══ Exercise materials ══
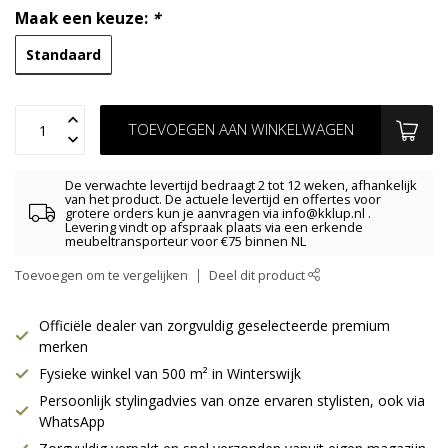
Maak een keuze:
*
Standaard
TOEVOEGEN AAN WINKELWAGEN
De verwachte levertijd bedraagt 2 tot 12 weken, afhankelijk
van het product. De actuele levertijd en offertes voor
grotere orders kun je aanvragen via
info@kklup.nl
.
Levering vindt op afspraak plaats via een erkende
meubeltransporteur voor €75 binnen NL
Toevoegen om te vergelijken
Deel dit product
Officiële dealer van zorgvuldig geselecteerde premium
merken
Fysieke winkel van 500 m² in Winterswijk
Persoonlijk stylingadvies van onze ervaren stylisten, ook via
WhatsApp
═══
Task requirements: An exact copy of all entries is needed, with no pictures in it.

Response to the task:
Maak een keuze:
*
Standaard
TOEVOEGEN AAN WINKELWAGEN
De verwachte levertijd bedraagt 2 tot 12 weken, afhankelijk
van het product. De actuele levertijd en offertes voor
grotere orders kun je aanvragen via
info@kklup.nl
.
Levering vindt op afspraak plaats via een erkende
meubeltransporteur voor €75 binnen NL
Toevoegen om te vergelijken
Deel dit product
Officiële dealer van zorgvuldig geselecteerde premium
merken
Fysieke winkel van 500 m² in Winterswijk
Persoonlijk stylingadvies van onze ervaren stylisten, ook via
WhatsApp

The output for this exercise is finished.